New related issue from fix in stage:

AttributeError: 'StaleDataError' object has no attribute 'orig'

The handler needs to be smart enough to only handle wrapped database driver issues.

[jwhitlock]

With these changes merged, stage has gone from 500 - 1000 uncaught deadlock errors per day to 0 for the station updating task. The new data.station.dberror metric is recording 3-7 deadlocks (1213) per hour and 0-3 lock timeouts (1205) per hour. It's not clear why the instance count would be 6x greater with the Sentry exception recorder versus the exception handler with a 1 second sleep, but I'll take a happy mystery.

The code hasn't been deployed to production yet. It does not appear to have an effect on the StaleDataError rate (issue #990).

There's some additional follow-on work that we could track in new bugs, or as part of #990:

• In tests, the database connection is shared between test code, application code, and task code, in a way that makes it challenging to test rollback code. It would be clearer to have independent connections for rollback code tests, perhaps as alternate fixtures to the current setup for "regular" tests.
• There are no existing handlers for the update tasks for cell areas (100 - 200 events per day) or data maps (0 -5 per day). @willkg suggested a retry decorator, which worked well on previous projects. I'd like to resolve the test harness issue first
• I'd like to try SELECT ... FOR UPDATE, to lock the station rows until the station updating algorithm is done, to see if it has a (positive) effect on deadlocks and StaleDataError counts. However, my gut has been wrong a few times (see issue history), while @willkg identified the root cause a month ago.

[willkg]

For the db connection thing, I think writing a new fixture that has the properties you need for a rollback test sounds like the right thing to do if that's possible.

If the retry decorator we have in Antenna and Socorro isn't the right shape, it's not hard to write and test retry things, so we can roll our own here that has the shape we need. I like having retry logic as a library function rather than intertwined with the retryable code, but maybe it's not helpful to do that here.

Trying a select ... for update sounds fine. If we increase the batch size, does that increase contention issues? Right now if processing hits problems, I think it dumps the data. It'd be nice if it dumped less data.

[jwhitlock]

A lot of the last round of work was on issue #990, which covered the StaleDataError issue. Early locking with SELECT ... WITH UPDATE reduces the situations where a deadlock can occur.

We now have a retry decorator, using backoff.on_exception as the engine, that is used for station (bluetooth, wifi, and cel)l, datamap, and cell area updating.

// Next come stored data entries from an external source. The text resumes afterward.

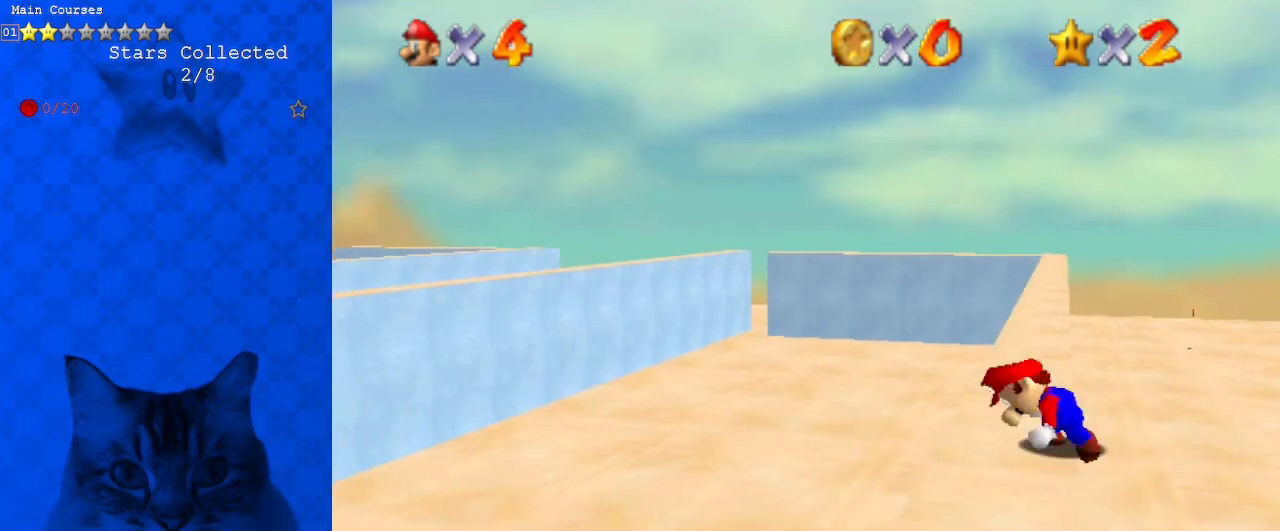
{"keys": ["shift", "up"], "events": [[200, "right", "down"], [200, "shift", "down"], [233, "up", "down"], [400, "right", "up"]]}
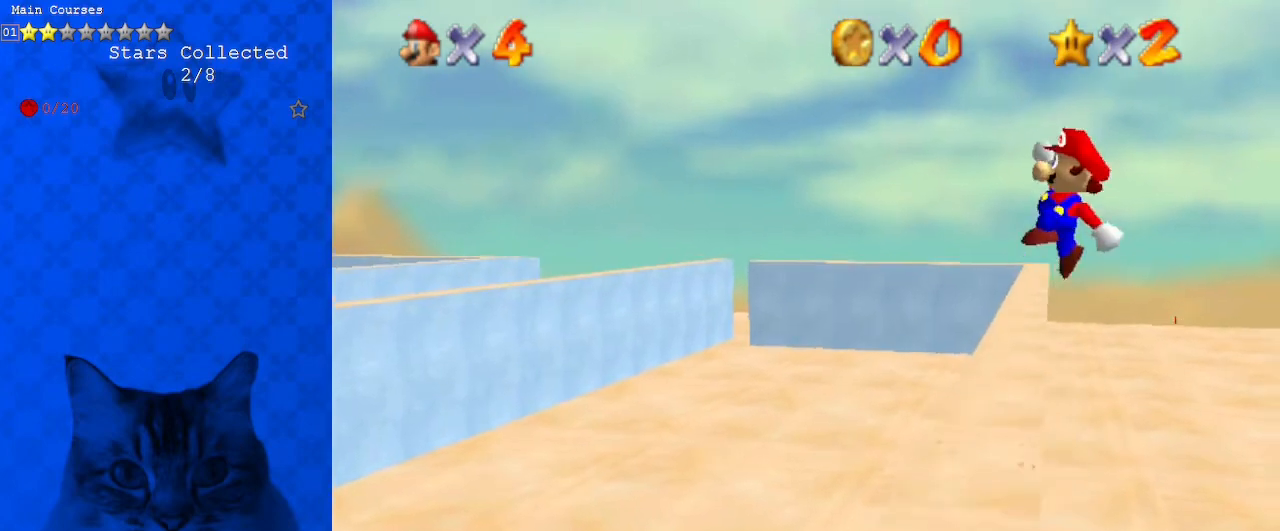
{"keys": ["left", "up"], "events": [[233, "shift", "up"], [300, "left", "down"]]}
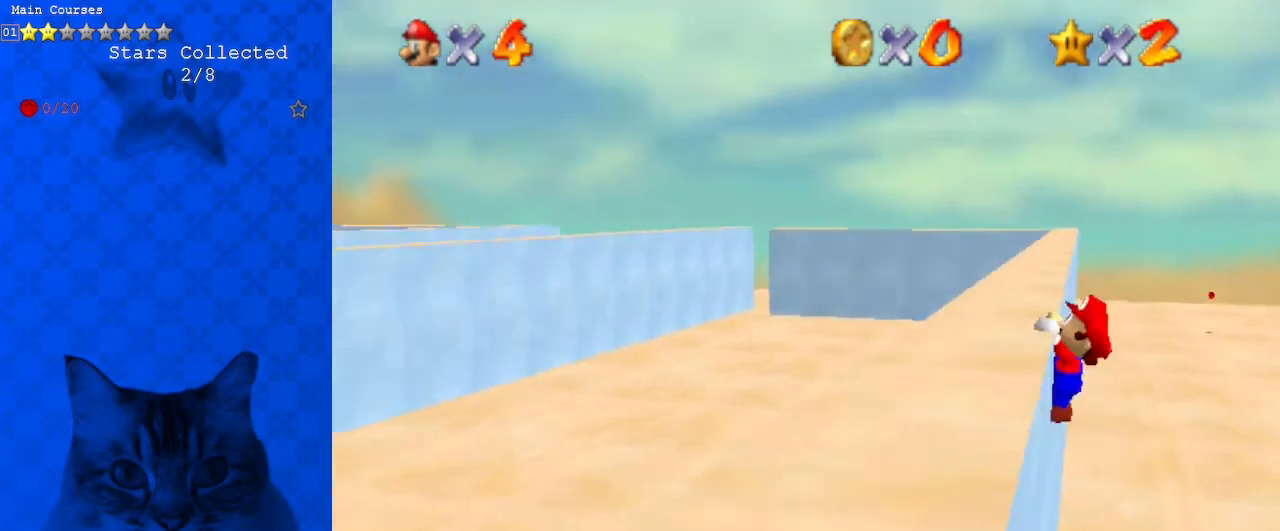
{"keys": [], "events": [[167, "up", "up"], [467, "left", "up"]]}
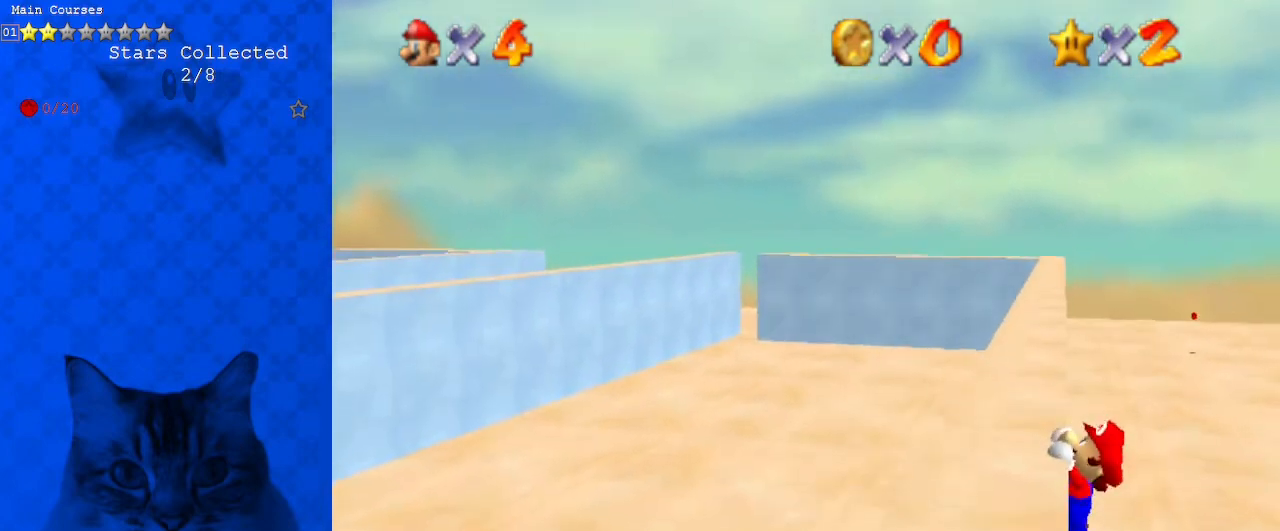
{"keys": [], "events": []}
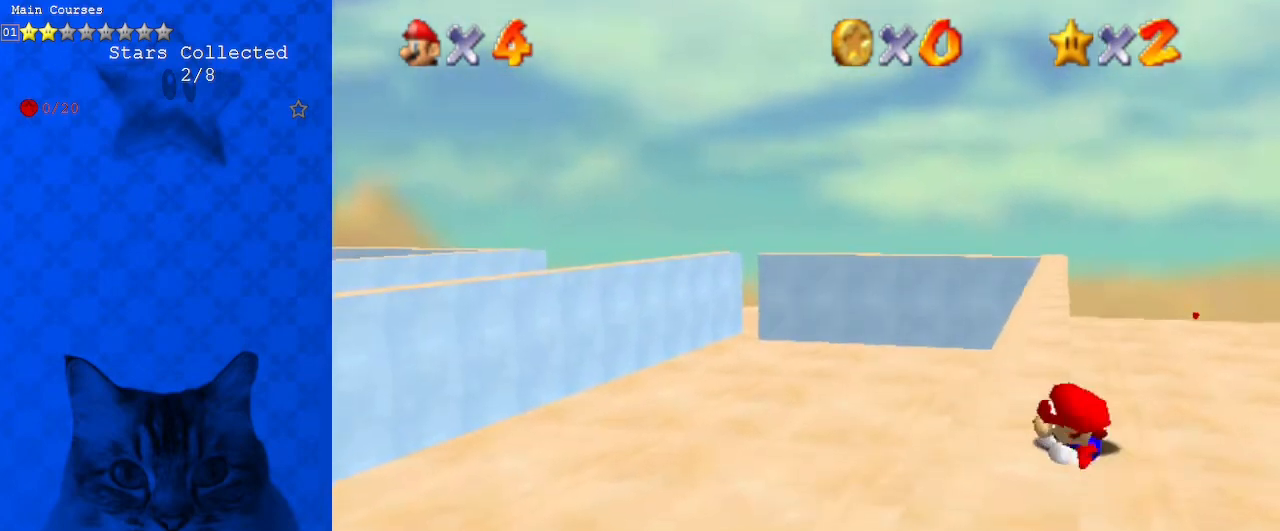
{"keys": ["right", "shift", "up"], "events": [[300, "shift", "down"], [367, "right", "down"], [367, "up", "down"]]}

We're tuning the sample rates in production and stage, to ensure the processing pipelines can keep up and Redis isn't under pressure to eject data.

We're using 1% for high-volume keys in production, and seeing 5-20 retried lock contentions per hour. This data is processed in production and sent to stage.

In stage, 50% is enough to saturate the pipeline from work day traffic, and to generate lots of locking contention. The pipeline can keep up at 25%, with 1-10 lock contentions per hour. At 1%, errors go away entirely.

We can now monitor the metrics data.station.dberror and datamaps.dberror, to see how many lock contentions there are. If these increase to the point where tasks start failing, we can increase the lock timeout, increase the retry count, or reduce the sample rates.

I think there is more that could be done to make processing more efficient, but the processing pipeline is stable, so I'm closing the issue.